Do you think we can convert MK-7 natto to M-4? Because if i have this correct that would mean that we can indirectly get MK 4 from a plant resource and not have to eat meat for it? it would also mean that i have to start eating natto...yesterday!

Anonymous said...

I'm seeing a lot of people post about K2 being produced in the gut but bacteria. Problem is, the vast majority of people have taken anti biotics at some point in their lifetime, and unfortunately the volume of bacterial colonies destroyed probably kill any chance of you manufacturing it in the gut.

I know we have pre and probiotics but the few they sell on the shelves are nothing compared to the thousands upon thousands of species lost following anti biotic use.

Sadly unless you can get a hold of live breast milk or colostrum you're probably not going to be able to manufacture K2 in the gut and that's possibly why heart disease is at an all time high besides the volume of junk they sell on shelves these days.
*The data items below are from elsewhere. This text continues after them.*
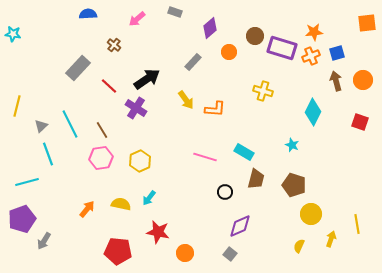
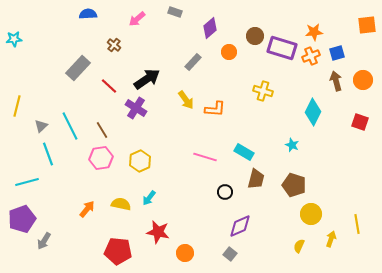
orange square at (367, 23): moved 2 px down
cyan star at (13, 34): moved 1 px right, 5 px down; rotated 14 degrees counterclockwise
cyan line at (70, 124): moved 2 px down
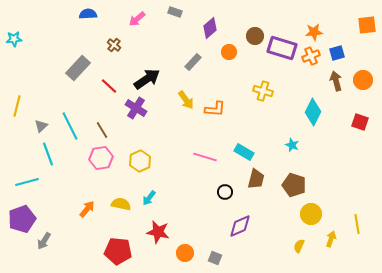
gray square at (230, 254): moved 15 px left, 4 px down; rotated 16 degrees counterclockwise
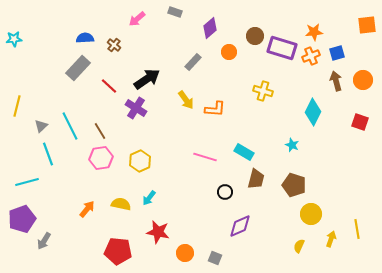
blue semicircle at (88, 14): moved 3 px left, 24 px down
brown line at (102, 130): moved 2 px left, 1 px down
yellow line at (357, 224): moved 5 px down
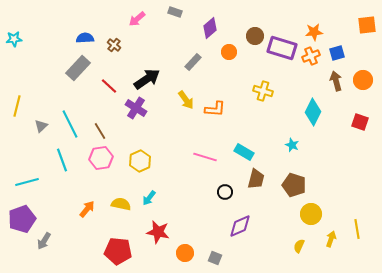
cyan line at (70, 126): moved 2 px up
cyan line at (48, 154): moved 14 px right, 6 px down
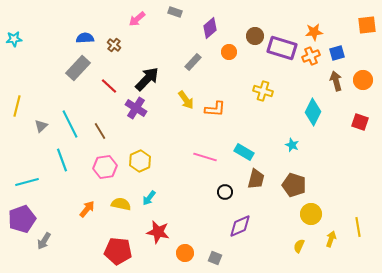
black arrow at (147, 79): rotated 12 degrees counterclockwise
pink hexagon at (101, 158): moved 4 px right, 9 px down
yellow line at (357, 229): moved 1 px right, 2 px up
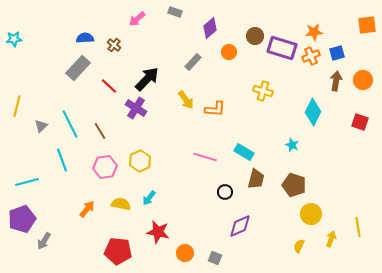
brown arrow at (336, 81): rotated 24 degrees clockwise
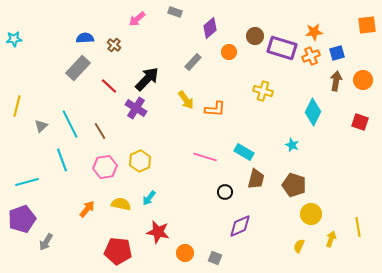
gray arrow at (44, 241): moved 2 px right, 1 px down
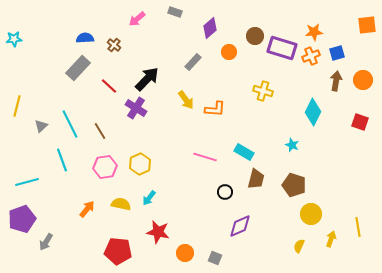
yellow hexagon at (140, 161): moved 3 px down
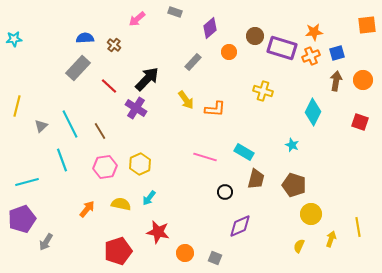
red pentagon at (118, 251): rotated 24 degrees counterclockwise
Which leaves us with supplementation where K2 is concerned if you're needing to keep your arteries clean. The other point is it is the methionine in red meat that causes inflammation in the arteries and omega 6 fats (which have been converted to trans fats), and fructose and sugar which cause arterial plaque.
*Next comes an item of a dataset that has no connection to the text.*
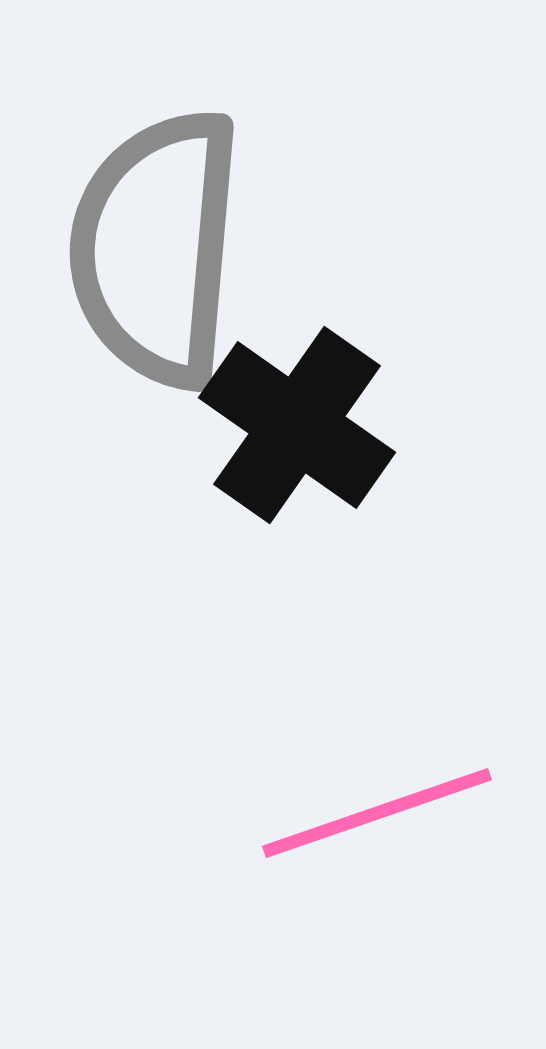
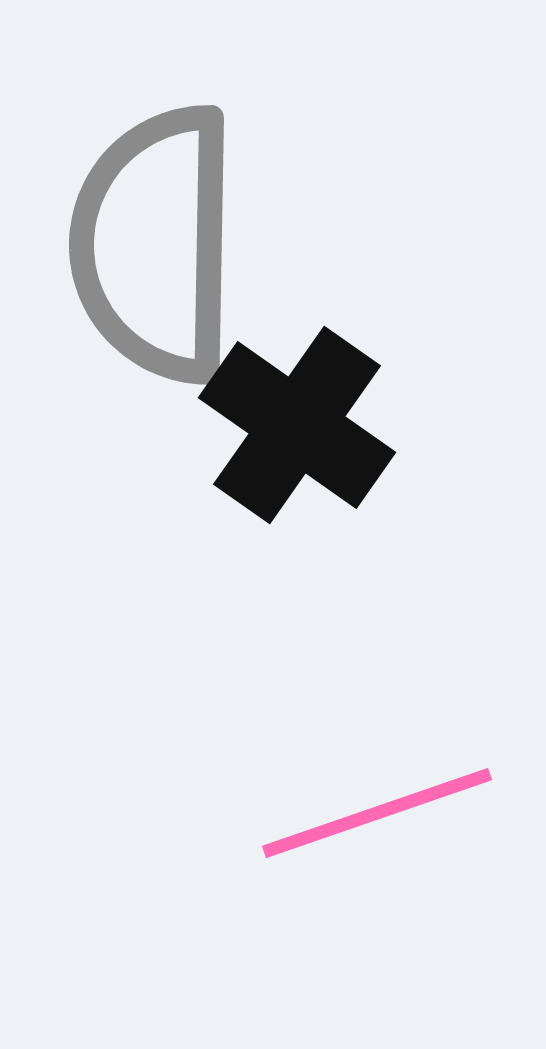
gray semicircle: moved 1 px left, 4 px up; rotated 4 degrees counterclockwise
It's now said that it is actually a Vit C deficiency which allows the arteries to be lined with plaque. That taking high dose L Lysine and Vitamin C can reverse arterial plaque problems as both combined literally clean the arteries and cardiovascular system over time.
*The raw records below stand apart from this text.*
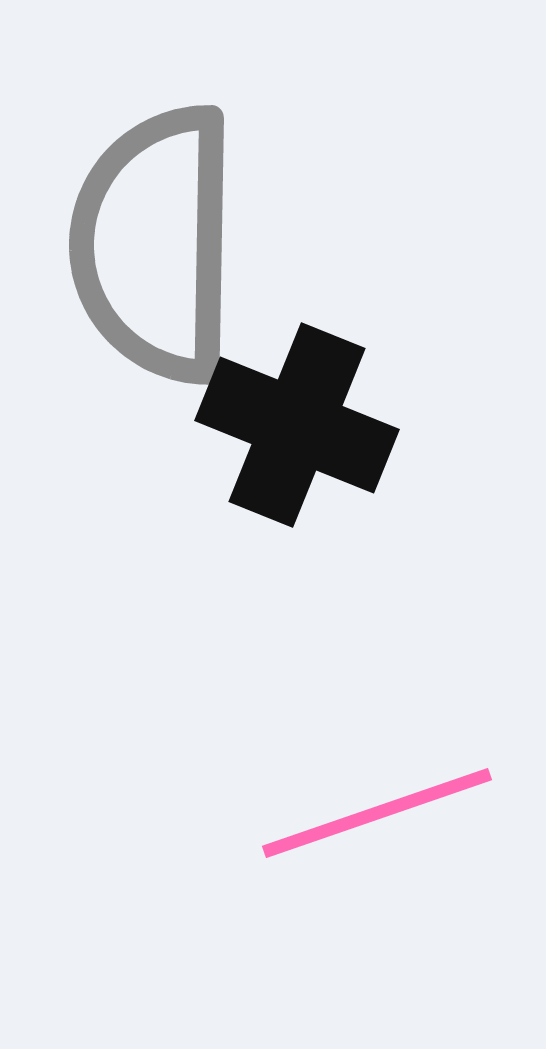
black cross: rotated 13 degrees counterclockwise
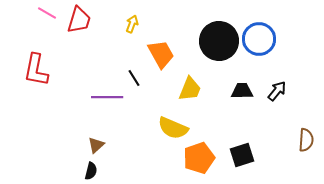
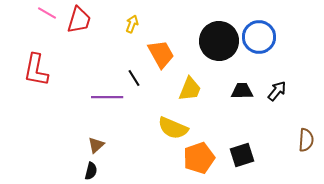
blue circle: moved 2 px up
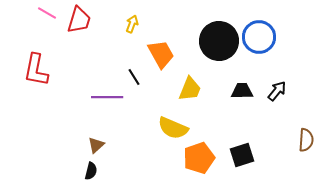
black line: moved 1 px up
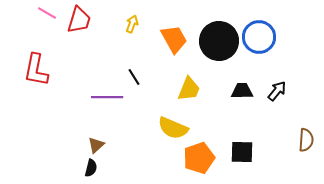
orange trapezoid: moved 13 px right, 15 px up
yellow trapezoid: moved 1 px left
black square: moved 3 px up; rotated 20 degrees clockwise
black semicircle: moved 3 px up
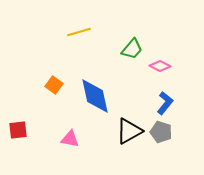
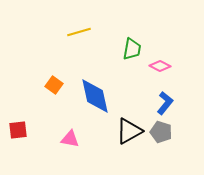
green trapezoid: rotated 30 degrees counterclockwise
I think its good that nature gives the body numerous ways in which to recover from disease.

Tim said...

Adding to all the K2 oddities out there is this study from 2012:

They gave 420 μg of either MK-4 or MK-7 for seven days to healthy Japanese woman. Guess what? MK-7 blood levels rose significantly at 4h and 48h after the first dose and after 7 days of treatment.

MK-4 didn't rose at all, neither after the first dose nor after 7 days. It's not just that it didn't rose significantly, it wasn't even detectable!

So what's your take on this odd result? Does it explain why the Danish study supposedly found a protective effect for >MK-4 only? Or did the MK-4 got "suck up" by the tissues that fast (<4h)? Or maybe there measurement methods were faulty? Very strange result anyway...

Tim said...

OK, after following all the references provided by aforementioned study I have to say that today there seems to be conclusive evidence that MK-4 in normal dietary (sub-mg) amounts is probably very much worthless (that's probably the reason the Japanese bone density trials used a much higher, pharmacological dose of 45mg). Even vitamin K1 seems to raise MK-4 levels in the body much more efficently that MK-4 itself, whereas MK-7 appears highly efficient in raising blood and tissue levels of MK-4. Those findings fit right in with the observation of the Dutch (not Danish, sorry!) study, where only the longer chain forms - and not MK-4 - were associated with coronary risk reduction. We now know that only these forms are absorbable, whereas dietary MK-4 largely passes through the system unused.

Maybe this is a good example of how far astray our resoning sometimes goes, when we wear those paleo-eyeglasses. Everything makes perfectly sense as long as we gaze through them, but when we are forced to put them down we are confronted with a empirical reality that sometimes just doesn't fit in with our (our Weston A. Price's for that matter ;) romantic notions about a supposedly paradisiac paleolithic past.

Unknown said...

The studies showing MK-4 useless typically use relatively small amounts of MK-4. Ive seen them try to use 45ug daily.

I'd like to see studies that use 45mg and higher daily doses of MK-4!

45mg is 100 times larger than 450ug.

The Dutch that eat the cheese are getting MK-4, not MK-7. The smaller amounts in the cheese appear to help them.

A vast majority of studies are flawed and/or have conflicts of interests.